What do you see as the future for Keep Virginia Cozy?

A lot of this is just building the plane as I fly it, so I get really excited to think about where it could be in 5 years versus where we’ve come in just 4 years.

I would really like for Keep Virginia Cozy to become the place people go before they go outside to learn a plethora of things. If the way you want to get outside one weekend is, hey, I want to go see what volunteer opportunities are going on and how I can give back, then you would come to our website and there would be a community outreach board where anyone can post, and you can pick and choose where you want to go. Or if you want to go backpacking, you can look at our resources page and find out when we’re going next, and you can come join us.

Depending on which part of the state you’re going to be in, we have different areas popping up with different chapters. Our friends in Floyd, VA are starting down there, so if you’re going to be down in southwest Virginia and hiking the Cascades waterfall, you may also discover there’s a cleanup or a community engagement event going on. Hopefully in a few years, we’ll get to the point where you can just log on, see what’s happening, and come and join us for whatever you want to join us for. And we’ll still be plugging along doing what we’ve always done, which is just picking up trash and talking to people outside and hopefully leaving it better than we found it.

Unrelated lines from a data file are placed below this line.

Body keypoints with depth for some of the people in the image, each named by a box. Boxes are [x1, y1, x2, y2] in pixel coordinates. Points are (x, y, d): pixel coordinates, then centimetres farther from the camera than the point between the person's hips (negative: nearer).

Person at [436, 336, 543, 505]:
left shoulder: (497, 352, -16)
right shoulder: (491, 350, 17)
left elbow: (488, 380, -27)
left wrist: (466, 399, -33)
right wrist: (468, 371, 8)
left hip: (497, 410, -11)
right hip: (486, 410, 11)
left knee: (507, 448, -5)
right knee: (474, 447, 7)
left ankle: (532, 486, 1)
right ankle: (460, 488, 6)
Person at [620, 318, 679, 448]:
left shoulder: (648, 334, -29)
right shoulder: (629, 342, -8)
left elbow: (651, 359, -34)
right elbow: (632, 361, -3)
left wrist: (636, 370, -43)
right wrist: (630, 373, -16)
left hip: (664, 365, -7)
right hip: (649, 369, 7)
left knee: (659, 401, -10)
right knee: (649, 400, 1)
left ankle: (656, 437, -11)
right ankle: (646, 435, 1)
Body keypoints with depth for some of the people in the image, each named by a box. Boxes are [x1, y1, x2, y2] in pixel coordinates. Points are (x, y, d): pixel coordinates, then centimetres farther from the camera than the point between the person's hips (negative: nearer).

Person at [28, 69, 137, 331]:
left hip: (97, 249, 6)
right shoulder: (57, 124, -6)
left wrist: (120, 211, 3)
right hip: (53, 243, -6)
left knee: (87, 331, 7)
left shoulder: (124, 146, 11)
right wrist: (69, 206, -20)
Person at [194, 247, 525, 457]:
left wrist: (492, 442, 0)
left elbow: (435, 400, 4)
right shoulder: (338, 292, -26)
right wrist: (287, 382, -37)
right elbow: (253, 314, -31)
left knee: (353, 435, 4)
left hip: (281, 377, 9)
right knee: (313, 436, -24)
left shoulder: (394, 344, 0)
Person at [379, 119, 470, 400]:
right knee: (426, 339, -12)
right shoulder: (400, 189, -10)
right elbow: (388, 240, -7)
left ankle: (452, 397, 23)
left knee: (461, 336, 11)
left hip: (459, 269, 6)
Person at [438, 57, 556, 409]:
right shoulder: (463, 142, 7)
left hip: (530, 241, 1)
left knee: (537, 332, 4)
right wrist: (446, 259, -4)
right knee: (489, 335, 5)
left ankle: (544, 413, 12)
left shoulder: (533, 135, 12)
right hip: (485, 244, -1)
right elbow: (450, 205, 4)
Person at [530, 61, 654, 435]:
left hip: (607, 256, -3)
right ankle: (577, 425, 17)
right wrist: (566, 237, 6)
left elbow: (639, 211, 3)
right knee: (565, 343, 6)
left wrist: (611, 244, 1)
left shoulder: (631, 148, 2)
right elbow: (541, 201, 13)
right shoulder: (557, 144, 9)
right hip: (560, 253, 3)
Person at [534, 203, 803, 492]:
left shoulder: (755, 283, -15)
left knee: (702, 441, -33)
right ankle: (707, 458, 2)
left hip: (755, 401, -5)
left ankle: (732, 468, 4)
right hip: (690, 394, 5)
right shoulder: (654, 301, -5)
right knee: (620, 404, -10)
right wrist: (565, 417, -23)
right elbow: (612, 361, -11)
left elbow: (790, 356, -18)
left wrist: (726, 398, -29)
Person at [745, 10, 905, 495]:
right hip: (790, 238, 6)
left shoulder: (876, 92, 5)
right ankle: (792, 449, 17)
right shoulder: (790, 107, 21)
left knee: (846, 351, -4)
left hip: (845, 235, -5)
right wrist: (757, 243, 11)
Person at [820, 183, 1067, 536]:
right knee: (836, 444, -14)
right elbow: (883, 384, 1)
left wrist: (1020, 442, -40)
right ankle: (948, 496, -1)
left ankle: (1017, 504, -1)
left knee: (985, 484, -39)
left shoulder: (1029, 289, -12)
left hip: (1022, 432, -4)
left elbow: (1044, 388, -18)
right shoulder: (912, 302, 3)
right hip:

We’re a small nonprofit. On the backside of the Instagram and the website and stuff, it is just me, but that’s not at all where it stops. We wouldn’t exist without our enormous base of amazing volunteers, and this wildly receptive community that we’re part of, and the board of directors that we have. We have 10 incredible individuals that cover a wide spectrum of what Keep Virginia Cozy is and what we’re striving to become. … We are a community organization, so our entire base is the community. It’s been wonderful to be a part of such a great one.